### Aim of the exercise
All pictures are to be omitted while the lines starting at the line with "ICM Collaboration With Fou" and ending at the line with "CCC also ruled" in the material below are retyped exactly, both ends included.

### Material for this exercise

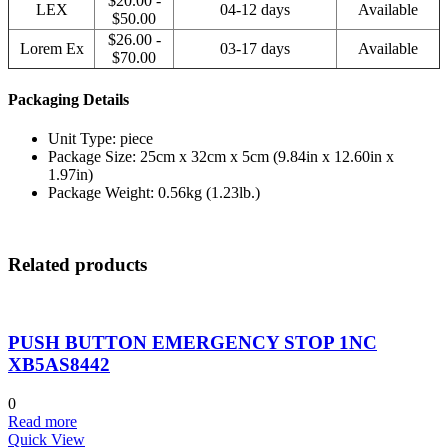
$20.00 -
LEX
04-12 days
Available
$50.00
$26.00 -
Lorem Ex
03-17 days
Available
$70.00
Packaging Details
Unit Type: piece
Package Size: 25cm x 32cm x 5cm (9.84in x 12.60in x
1.97in)
Package Weight: 0.56kg (1.23lb.)
Related products
PUSH BUTTON EMERGENCY STOP 1NC
XB5AS8442
0
Read more
Quick View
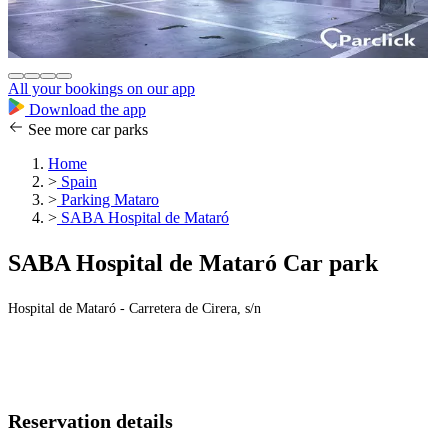
All your bookings on our app
Download the app
See more car parks
Home
>
Spain
>
Parking Mataro
>
SABA Hospital de Mataró
SABA Hospital de Mataró Car park
Hospital de Mataró - Carretera de Cirera, s/n
Reservation details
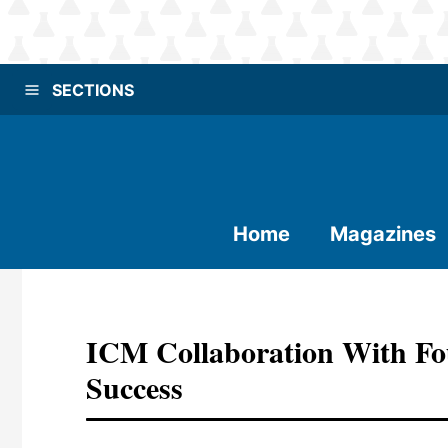
SECTIONS
Home
Magazines
ICM Collaboration With Fou
Success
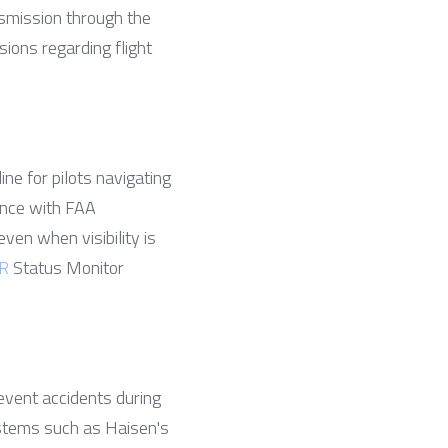
smission through the 
ons regarding flight 
ne for pilots navigating 
nce with FAA 
ven when visibility is 
R
 Status Monitor 
event accidents during 
stems such as Haisen's 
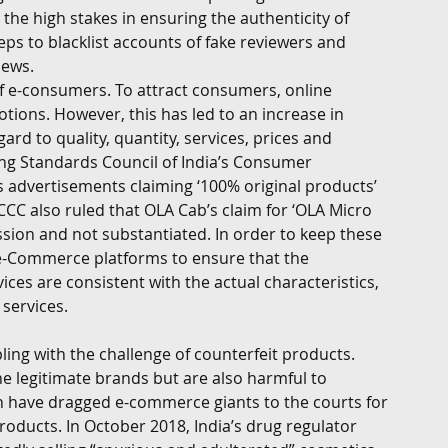
the high stakes in ensuring the authenticity of 
s to blacklist accounts of fake reviewers and 
iews. 
f e-consumers. To attract consumers, online 
tions. However, this has led to an increase in 
rd to quality, quantity, services, prices and 
ing Standards Council of India’s Consumer 
t’s advertisements claiming ‘100% original products’ 
CCC also ruled that OLA Cab’s claim for ‘OLA Micro 
ion and not substantiated. In order to keep these 
e e-Commerce platforms to ensure that the 
ces are consistent with the actual characteristics, 
services. 
ng with the challenge of counterfeit products. 
e legitimate brands but are also harmful to 
 have dragged e-commerce giants to the courts for 
products. In October 2018, India’s drug regulator 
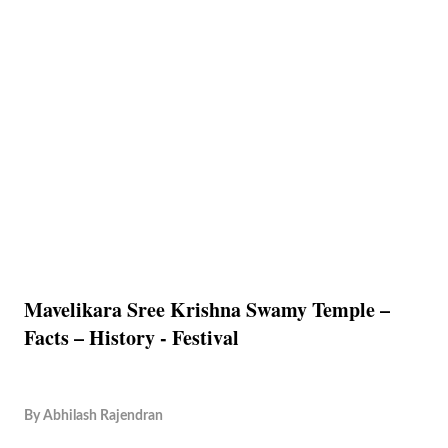
Mavelikara Sree Krishna Swamy Temple –
Facts – History - Festival
By
Abhilash Rajendran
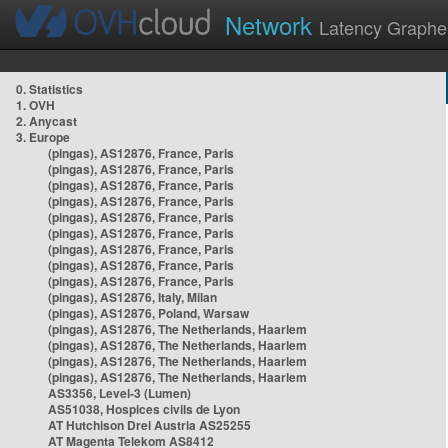
Network
Latency Graphe
0. Statistics
1. OVH
2. Anycast
3. Europe
(pingas), AS12876, France, Paris
(pingas), AS12876, France, Paris
(pingas), AS12876, France, Paris
(pingas), AS12876, France, Paris
(pingas), AS12876, France, Paris
(pingas), AS12876, France, Paris
(pingas), AS12876, France, Paris
(pingas), AS12876, France, Paris
(pingas), AS12876, France, Paris
(pingas), AS12876, Italy, Milan
(pingas), AS12876, Poland, Warsaw
(pingas), AS12876, The Netherlands, Haarlem
(pingas), AS12876, The Netherlands, Haarlem
(pingas), AS12876, The Netherlands, Haarlem
(pingas), AS12876, The Netherlands, Haarlem
AS3356, Level-3 (Lumen)
AS51038, Hospices civils de Lyon
AT Hutchison Drei Austria AS25255
AT Magenta Telekom AS8412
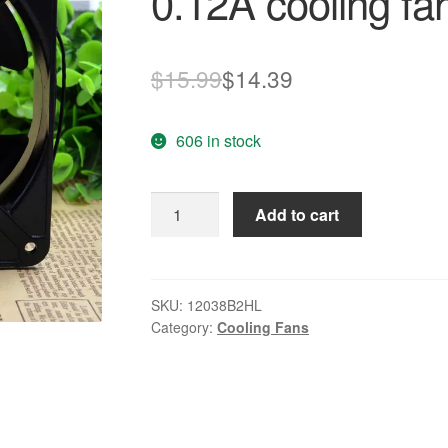
0.12A cooling fa
Original
Current
$
15.99
$
14.39
price
price
606 in stock
was:
is:
$15.99.
$14.39.
Maxair
Add to cart
BT220
12038B2HL
20W
0.12A
SKU:
12038B2HL
Category:
Cooling Fans
cooling
fan
quantity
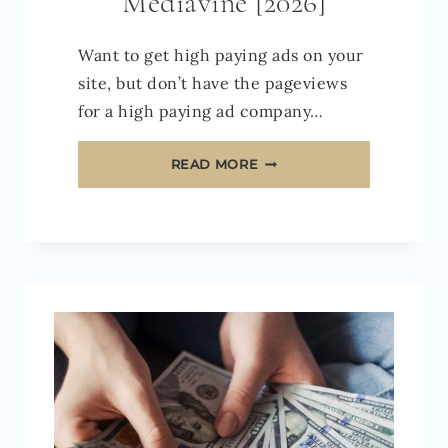
Mediavine [2026]
Want to get high paying ads on your
site, but don’t have the pageviews
for a high paying ad company…
EVERYTHING
READ MORE
YOU
NEED
TO
KNOW
ABOUT
JOURNEY
BY
MEDIAVINE
[2026]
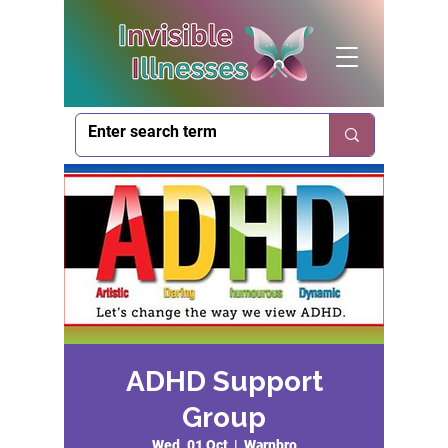
ADHD Support
Group
Wed, 01 Oct
  |  
Warnbro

### Written solution
ICM Collaboration With Fou
Success
smission through the 
ons regarding flight 
ne for pilots navigating 
nce with FAA 
ven when visibility is 
R
 Status Monitor 
event accidents during 
stems such as Haisen's 
the high stakes in ensuring the authenticity of 
s to blacklist accounts of fake reviewers and 
iews. 
f e-consumers. To attract consumers, online 
tions. However, this has led to an increase in 
rd to quality, quantity, services, prices and 
ing Standards Council of India’s Consumer 
t’s advertisements claiming ‘100% original products’ 
CCC also ruled that OLA Cab’s claim for ‘OLA Micro 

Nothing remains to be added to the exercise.